Nos llamó la atención el hecho de que nos transportaran en coches de tercera clase y no en vagones de carga. Esto hizo pensar a unos que íbamos a España y a otros que volvíamos a Francia. La Gestapo hizo correr el rumor de que nos llevaban a Francia. Como escolta llevábamos a un «hombre con abrigo de cuero» en cada departamento, y en la cabeza y en la cola del tren, vagones cargados de soldados armados. El 3 de abril por la tarde llegábamos a Viena. Nos subieron en varios camiones, bien vigilados por la policía motorizada, y nos condujeron a la prisión central de la ciudad, donde nos colocaron en dos grandes naves. Allí empezó un nuevo interrogatorio, sin ser tratados o torturados tan brutalmente como en el «Stalag», desde luego. Estábamos estrechamente vigilados y no podíamos comunicar con los otros presos. Nunca pude saber por qué paramos en Viena. Pedí permiso para ir al retrete y, al pasar junto a la puerta, vi a un preso de rodillas, limpiando el suelo. Al pasar me hizo seña para que me acercara. Sin inclinarme hacia él me puse a su lado, como si esperara mi turno para ir a orinar. Cual no fue mi sorpresa al oír en español:

—Camarada, soy un combatiente de las Brigadas Internacionales y sé que vosotros sois republicanos españoles. Di a tus camaradas que os llevan a un campo especial. ¡Ánimo! Procuraré venir más tarde para hablar con vosotros.

Un policía se acercó y gritó:

Was machst du hier? Heraus! (¿Qué haces aquí? ¡Lárgate!) y de un patadón tremendo hizo alejar al amigo austríaco, o alemán, que me había hablado. Ya no volví a verle.

El 6 de abril fuimos embarcados de nuevo en el mismo tren que nos había traído, y que esperaba en el andén de una estación de mercancías, sin duda en la periferia de la capital austríaca. Antes de salir de Viena, aprovechando que estábamos todos juntos, decidimos intentar evadirnos colectivamente al atravesar Francia, pues no teníamos la menor duda de que nos llevaban a España.

Antes de subir al tren miré todas aquellas caras tan conocidas. En aquel momento no podía imaginar que de aquellos hombres llenos de salud, de juventud y de entusiasmo, pese a las vicisitudes sufridas, pocos meses después se contarían los supervivientes, casi con los dedos de una mano.
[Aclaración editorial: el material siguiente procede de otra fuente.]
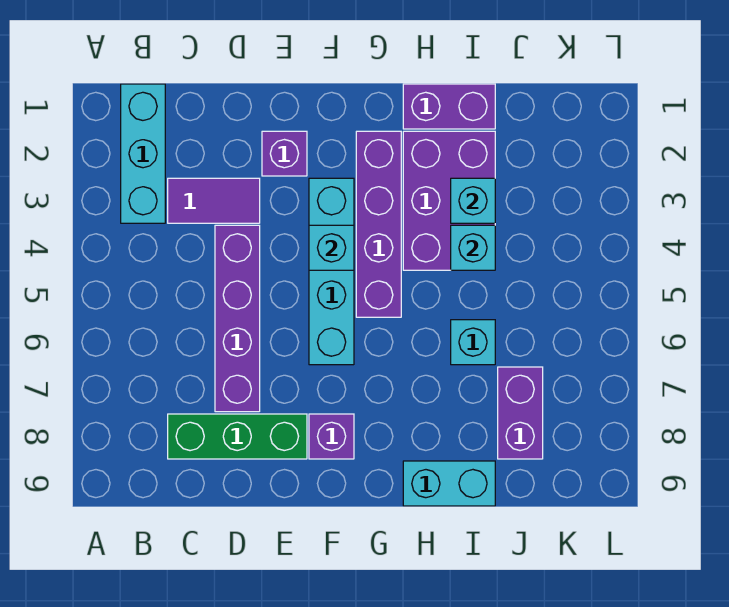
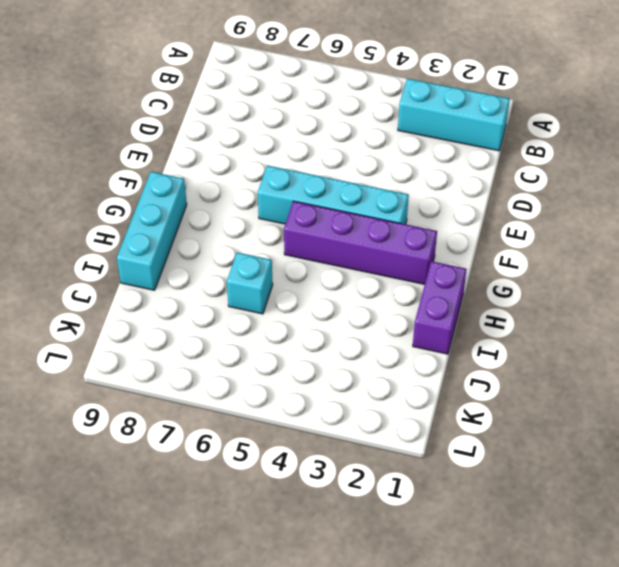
cyan brick G9:I9 level 1 -> cyan brick H9:I9 level 1
none -> purple tile C3:D3 level 1
none -> green brick C8:E8 level 1
none -> purple brick D4:D7 level 1

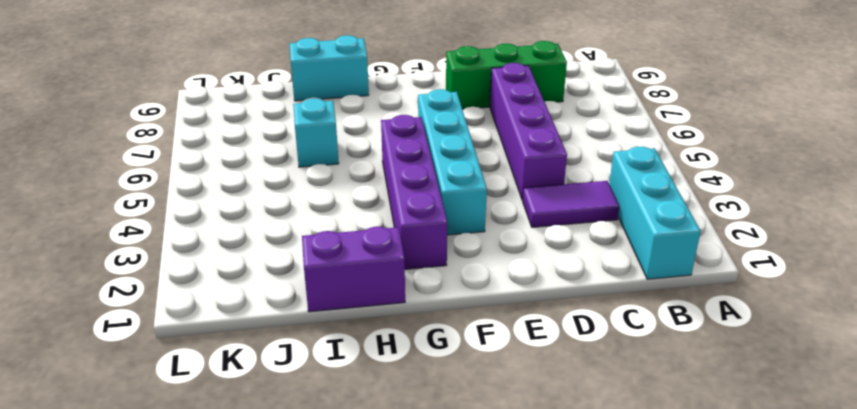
none -> purple brick E2 level 1
none -> purple brick F8 level 1
none -> purple brick H2:I4 level 1

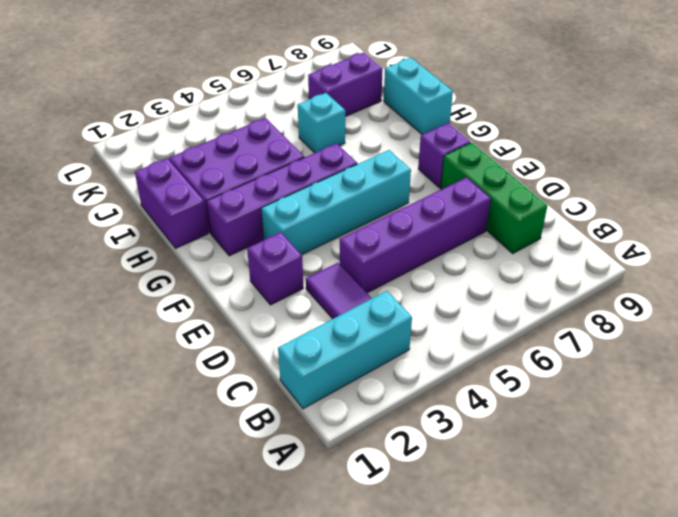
none -> cyan brick F4 level 2
none -> cyan brick I3 level 2
none -> cyan brick I4 level 2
En la madrugada del día 7 de abril de 1941, el tren se inmovilizó en una pequeña estación muy cerca del Danubio. Nuestro viaje había durado sólo unas horas desde la salida de Viena. Luego supe que nuestra expedición era la única que había llegado a aquel lugar en coches de viajeros.

Se ordenó que nos apeáramos. Al descender del vagón por la portezuela, pude leer el nombre de la estación: MAUTHAUSEN.